Well, since the only fact that we can actually agree upon is that different observers will see different space-time events as simultaneous, why don't we just make life easy for the ignorant observer and define "simultaneous" to indicate that the light arrives at our observation at exactly the same time? Sure it complicates calculations for the scientists but most of them are pretty good at mathematics anyway and I am sure there are very few who are so backward as to be incapable of adjusting their results to such a definition. One very important aspect of such a definition is that "simultaneous collapse of a wave function" becomes strictly dependent on the observer and is consistent with many other ideas basic to quantum mechanics.

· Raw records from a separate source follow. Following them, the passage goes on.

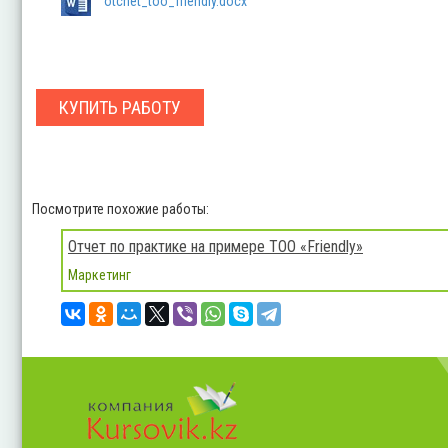
otchet_too_friendly.docx
КУПИТЬ РАБОТУ
Посмотрите похожие работы:
Отчет по практике на примере ТОО «Friendly»
Маркетинг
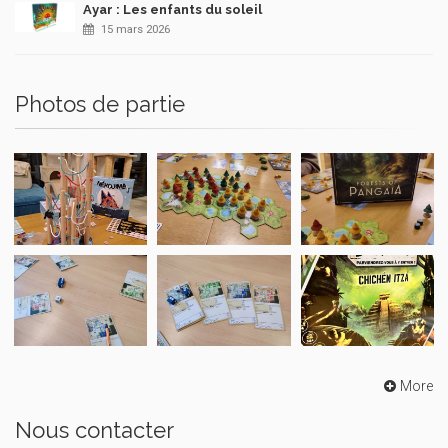
Ayar : Les enfants du soleil
15 mars 2026
Photos de partie
More
Nous contacter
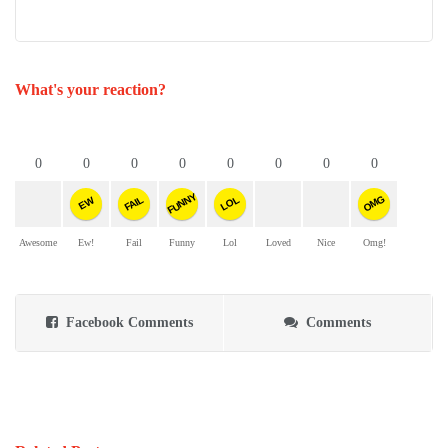
What's your reaction?
0
0
0
0
0
0
0
0
FUNNY
OMG
FAIL
LOL
EW
Awesome
Ew!
Fail
Funny
Lol
Loved
Nice
Omg!
Facebook Comments
Comments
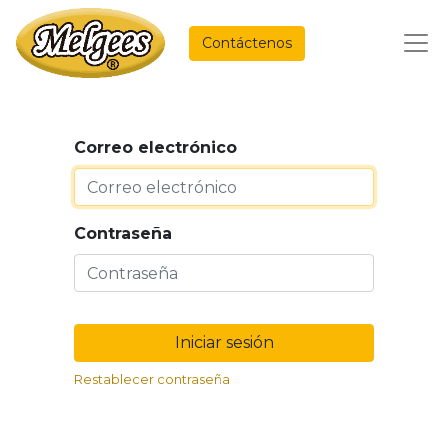
Contáctenos
Correo electrónico
Contraseña
Iniciar sesión
Restablecer contraseña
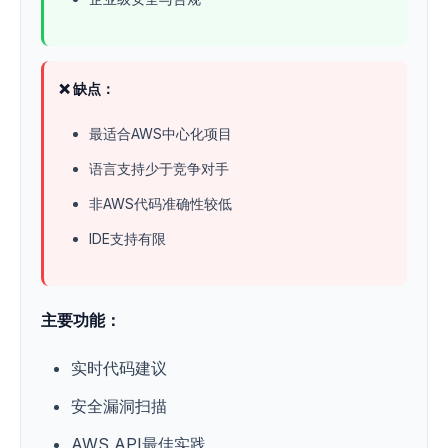
❌ 缺点：
最适合AWS中心化项目
语言支持少于竞争对手
非AWS代码准确性较低
IDE支持有限
主要功能：
实时代码建议
安全漏洞扫描
AWS API最佳实践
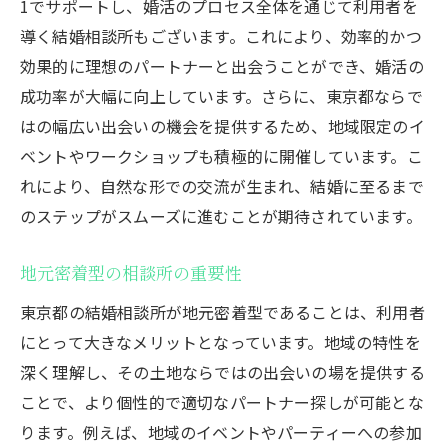
1でサポートし、婚活のプロセス全体を通じて利用者を
東京の結婚相談所独自のアプローチ
導く結婚相談所もございます。これにより、効率的かつ
結婚相談所が提供する価値とその評価
効果的に理想のパートナーと出会うことができ、婚活の
メディアが結婚相談所を取り上げる背景
成功率が大幅に向上しています。さらに、東京都ならで
はの幅広い出会いの機会を提供するため、地域限定のイ
注目される相談所が持つ影響力
ベントやワークショップも積極的に開催しています。こ
メディアが注目する東京都の結婚相談所の秘密
れにより、自然な形での交流が生まれ、結婚に至るまで
とは
のステップがスムーズに進むことが期待されています。
話題を呼ぶ結婚相談所の共通点
メディアが注目するユニークなサービス
地元密着型の相談所の重要性
個別対応の重要性とその効果
東京都の結婚相談所が地元密着型であることは、利用者
結婚相談所が持つ技術的な優位性
にとって大きなメリットとなっています。地域の特性を
メディアが注目する裏側の魅力
深く理解し、その土地ならではの出会いの場を提供する
特殊なサービスが生むメディア露出
ことで、より個性的で適切なパートナー探しが可能とな
東京都の結婚相談所がメディアに注目される要
ります。例えば、地域のイベントやパーティーへの参加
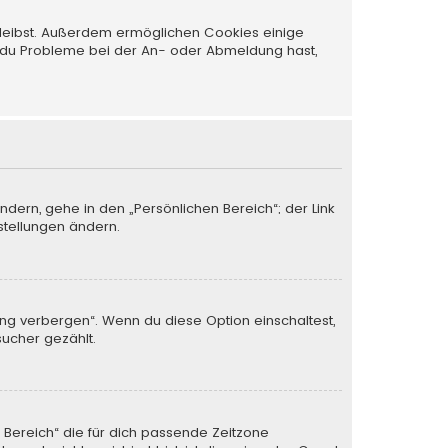
 bleibst. Außerdem ermöglichen Cookies einige
nn du Probleme bei der An- oder Abmeldung hast,
ndern, gehe in den „Persönlichen Bereich“; der Link
stellungen ändern.
ung verbergen“. Wenn du diese Option einschaltest,
sucher gezählt.
n Bereich“ die für dich passende Zeitzone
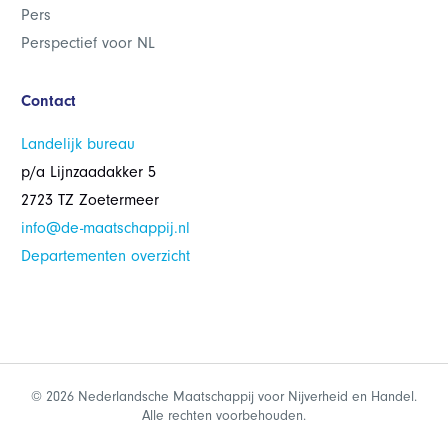
Pers
Perspectief voor NL
Contact
Landelijk bureau
p/a Lijnzaadakker 5
2723 TZ Zoetermeer
info@de-maatschappij.nl
Departementen overzicht
© 2026 Nederlandsche Maatschappij voor Nijverheid en Handel.
Alle rechten voorbehouden.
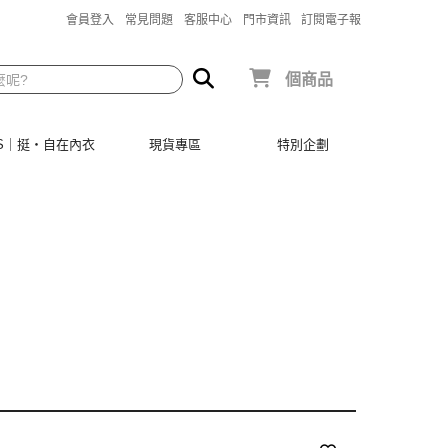
會員登入
常見問題
客服中心
門市資訊
訂閱電子報
個商品
SIS｜挺‧自在內衣
現貨專區
特別企劃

Finally, there is one last fact evident in the diagram presented which is actually quite astounding considering the fact that we are discussing the consequences of special relativity only. Keep in mind the fact that all coordinate systems being referred to here are conventional Euclidean constructs. The issue of relativity concerns only how the various coordinate systems are transformed one into another. Bearing that in mind, notice that, since observing light coming from great distances amounts to looking at an image of the universe as it was not only long ago but, because the clocks far away appear to be running quite slow, the image must be substantially identical to the state of the universe very close to the big hang itself.
Now the issue here is the surface area of the sphere being observed this great distance away. By special relativity, the objects being observed will display contraction only in the direction of motion, which in this case is radial. If one were to use Euclidean geometry to calculate the surface area of the sphere being observed one would obtain quite a large number. On the other hand, if one were to estimate the surface area of that same sphere using the phenomena observed taking place on that sphere one should obtain exactly the same answer which would have been obtained by an observer resident in the universe at the time when the universe was young, Therein lies the difficulty. That number should be considerably smaller than the number obtained in the geometrical calculation. The only conclusion one can reach is that, in spite of the fact that our geometry here is explicitly Euclidean, the actual appearance will be non-Euclidean: i.e., if we could see the actual big bang, the point that it is understood to be would be spread over the entire spherical view.
This suggests that special relativity together with the acceptance of the big bang introduces an optical distortion of space at large radii even without any general relativistic effects. Life is certainly more complex than it first appears to be when one goes to make predictions as to what will be seen when one looks. I hope you enjoyed the thoughts -- Richard D. Stafford, Ph.D.